Nor is it that Morrison only succeeds when he’s reigned in by the rules and conventions of “mainstream” comics. His recent run with Batman — which climaxed with the character’s kinda-sorta “death,” or something like it — is semi-coherent, focused far more of freaky-deaky fractured storytelling and can-you-believe-your-eyes milestone events (Batman has a son! Batman dies! Or does he!) than the crucial plot and character mechanics that ought to drive this sort of story. But comparatively out-there limited series like The Filth and We3, on the other hand, both work expertly, weaving thematic Morrison’s fascination with personhood and identity into carefully worlds equal parts utter nonsense and gritty reality. The Filth is almost impossible to summarize (though if you’re interested, knock yourself out with this totally accurate but totally inadequate Wikipedia article), but let’s just say that if David Cronenberg ever produces a series for HBO, I dearly hope it’s an adaptation of The Filth.

Still, of all the Morrison works I’ve read, I suspect We3 is the most likely to be of interest to TAS readers, as it’s something of a sci-fi inversion of Watership Down (or perhaps a grown-up retelling of The Secret of NIMH) — telling a story of cuddly housepets who’ve been bioengineered into ultra deadly killing machines by the military industrial complex.
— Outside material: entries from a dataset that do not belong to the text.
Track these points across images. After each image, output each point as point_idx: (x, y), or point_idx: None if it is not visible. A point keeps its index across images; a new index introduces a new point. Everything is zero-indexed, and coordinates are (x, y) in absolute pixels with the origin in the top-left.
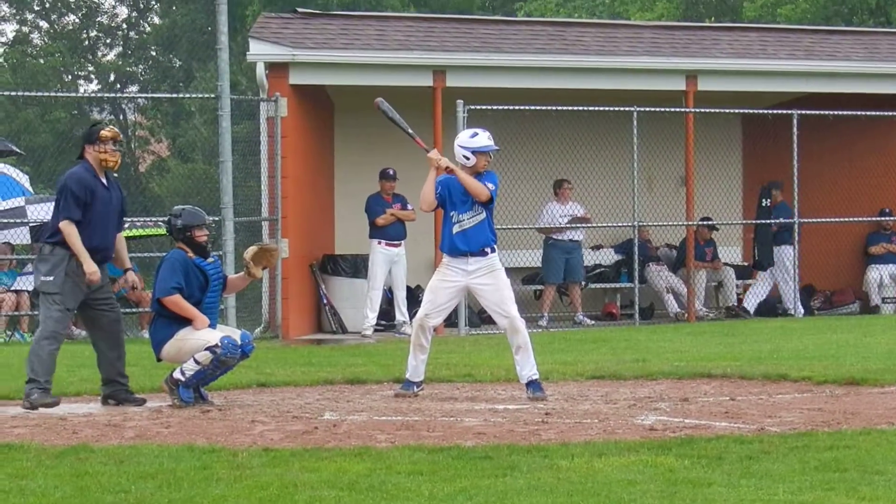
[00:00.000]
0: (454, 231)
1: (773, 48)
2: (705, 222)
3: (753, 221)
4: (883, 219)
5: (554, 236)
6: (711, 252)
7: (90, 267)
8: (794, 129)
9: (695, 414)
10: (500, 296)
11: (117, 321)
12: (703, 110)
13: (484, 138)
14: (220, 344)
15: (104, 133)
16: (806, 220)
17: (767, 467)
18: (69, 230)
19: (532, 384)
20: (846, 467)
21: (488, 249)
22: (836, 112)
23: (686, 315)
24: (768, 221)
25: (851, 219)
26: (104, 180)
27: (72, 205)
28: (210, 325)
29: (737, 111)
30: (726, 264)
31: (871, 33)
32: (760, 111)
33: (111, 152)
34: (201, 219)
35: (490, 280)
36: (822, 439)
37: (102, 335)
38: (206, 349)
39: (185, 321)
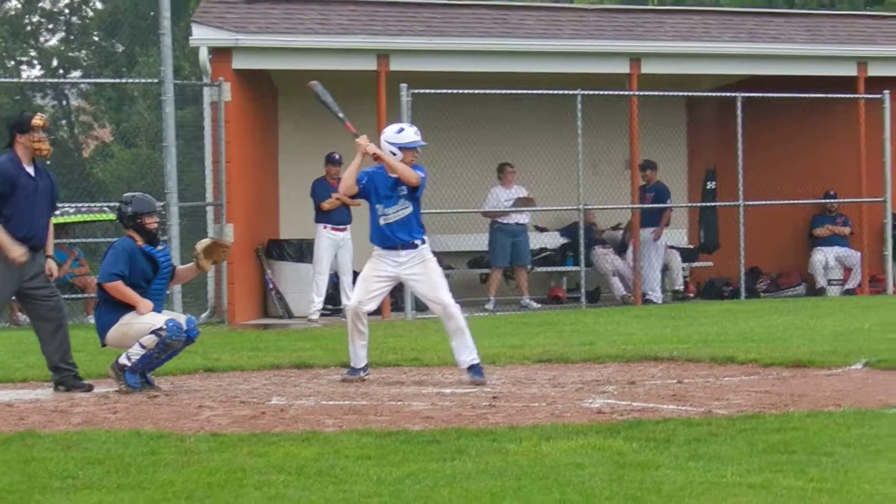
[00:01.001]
0: (380, 223)
1: (717, 31)
2: (655, 205)
3: (698, 204)
4: (828, 201)
5: (499, 220)
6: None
7: (13, 252)
8: (738, 112)
9: (642, 397)
10: (430, 284)
11: (56, 308)
12: (647, 94)
13: (411, 133)
14: (165, 327)
15: (36, 121)
16: (750, 203)
17: (715, 449)
18: None
19: (472, 368)
20: (794, 449)
21: (418, 241)
22: (779, 94)
23: (632, 298)
24: (713, 204)
25: (796, 201)
26: (31, 169)
27: None
28: (155, 311)
29: (681, 94)
30: (672, 247)
31: (814, 16)
32: (704, 94)
33: (43, 140)
34: (151, 206)
35: (420, 269)
36: (770, 421)
37: (42, 323)
38: (152, 332)
39: (130, 307)
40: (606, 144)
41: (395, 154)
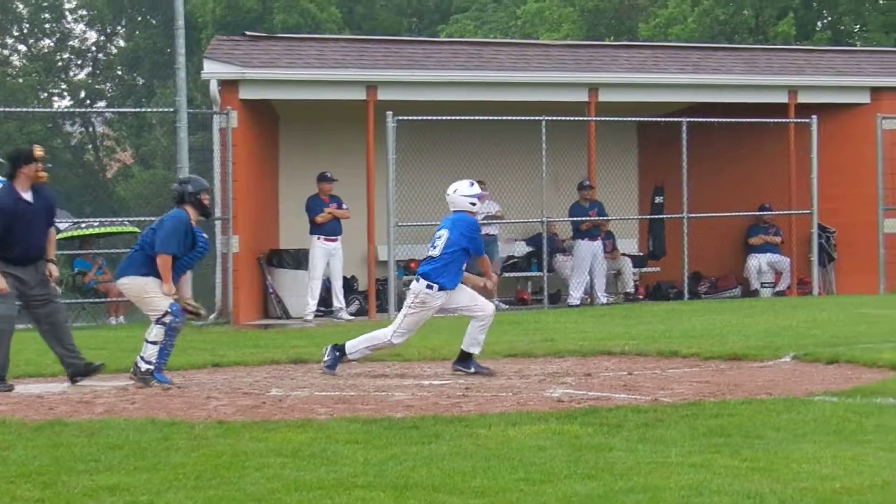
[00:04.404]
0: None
1: (665, 63)
2: (603, 218)
3: (648, 216)
4: (761, 213)
5: None
6: (611, 244)
7: None
8: (684, 135)
9: (597, 387)
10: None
11: (54, 312)
12: (603, 119)
13: (477, 187)
14: (170, 311)
15: (38, 153)
16: (693, 215)
17: (661, 433)
18: None
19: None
20: (730, 433)
21: None
22: (720, 119)
23: (589, 300)
24: (661, 216)
25: (734, 213)
26: (28, 195)
27: None
28: (174, 278)
29: (633, 119)
30: (624, 254)
31: (751, 49)
32: (654, 119)
33: (42, 168)
34: (206, 185)
35: None
36: (709, 408)
37: (42, 328)
38: (157, 323)
39: (157, 274)
40: (567, 164)
41: (474, 204)
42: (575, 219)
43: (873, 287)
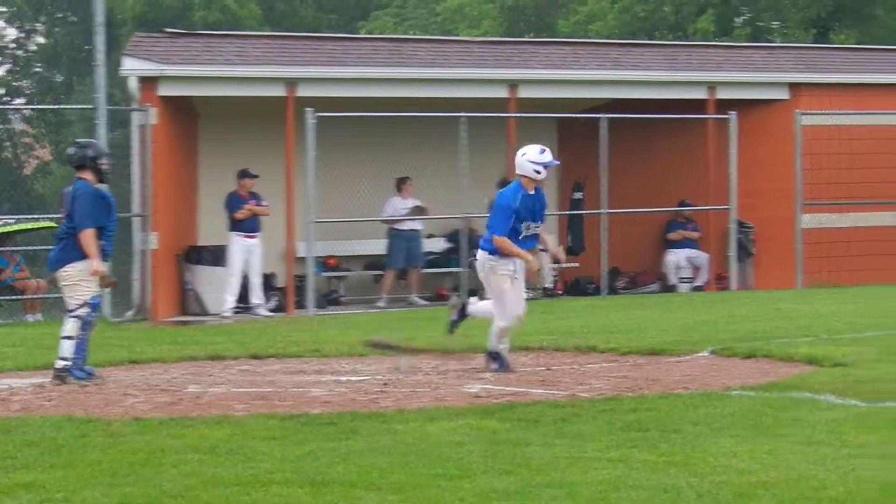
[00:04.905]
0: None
1: (585, 60)
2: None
3: (568, 212)
4: (680, 209)
5: (396, 227)
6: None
7: None
8: (602, 131)
9: (515, 382)
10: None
11: None
12: (522, 115)
13: (549, 154)
14: (88, 302)
15: None
16: (612, 211)
17: (579, 428)
18: None
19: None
20: (648, 427)
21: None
22: (640, 115)
23: None
24: (580, 212)
25: (652, 209)
26: None
27: None
28: (105, 251)
29: (553, 116)
30: (542, 250)
31: (671, 46)
32: (574, 115)
33: None
34: (105, 150)
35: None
36: (627, 403)
37: None
38: (72, 317)
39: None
40: (487, 161)
41: (539, 172)
42: None
43: (791, 282)
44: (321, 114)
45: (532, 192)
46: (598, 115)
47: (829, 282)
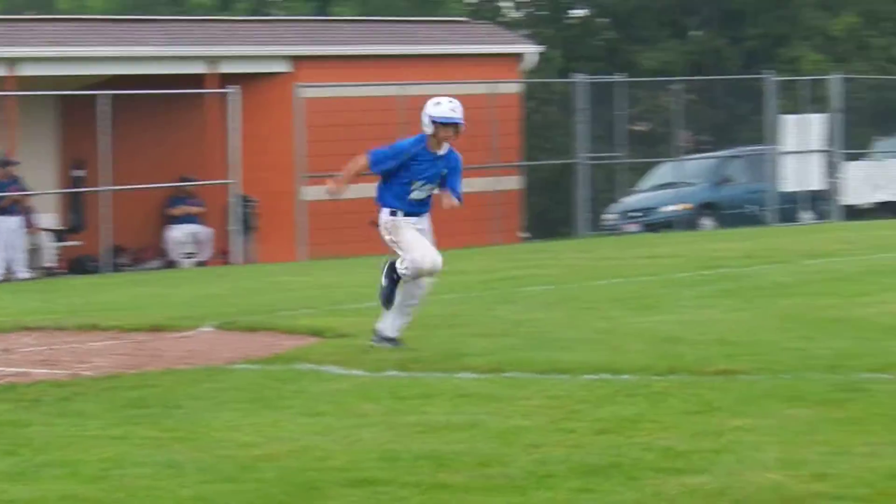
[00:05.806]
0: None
1: (86, 36)
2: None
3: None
4: (181, 184)
5: None
6: (29, 219)
7: None
8: (102, 108)
9: (16, 363)
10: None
11: None
12: (21, 94)
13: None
14: None
15: None
16: (113, 188)
17: (81, 407)
18: None
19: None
20: (150, 404)
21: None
22: (138, 91)
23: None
24: (78, 190)
25: (153, 185)
26: None
27: None
28: None
29: (51, 94)
30: (44, 229)
31: (171, 21)
32: (72, 93)
33: None
34: None
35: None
36: (129, 380)
37: None
38: None
39: None
40: None
41: (429, 126)
42: None
43: (293, 254)
44: None
45: (440, 153)
46: (95, 93)
47: (333, 253)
After assassinating a number of third-world dictators in a bioweapons trial phase, they’re scheduled for decommissioning. But they escape, and fight off the military as they search for someplace they can call home. Morrison’s decision to give the animals rudimentary speech — “gud dog”, “bad dog”, “stay”, “is come” — blurs the line between Ninja-Turtle style cartoon anthropomorphism and cute-pet sentimentalism, but ends up someplace smarter and more affecting than either — with alien creatures you somehow relate to anyway. It’s weird. It’s graphic. It’s probably going to get you funny looks on the subway. But it’s also surprisingly touching.

And that’s why it’s so frustrating when Morrison decides to go the hipster mad-scientist route and coast on pomo allusions and a very high weird-shit factor. Believe me, I like weird shit as much as the next comic-book-loving libertarian journalist — but when you’re looking for an actual story, it’s not enough.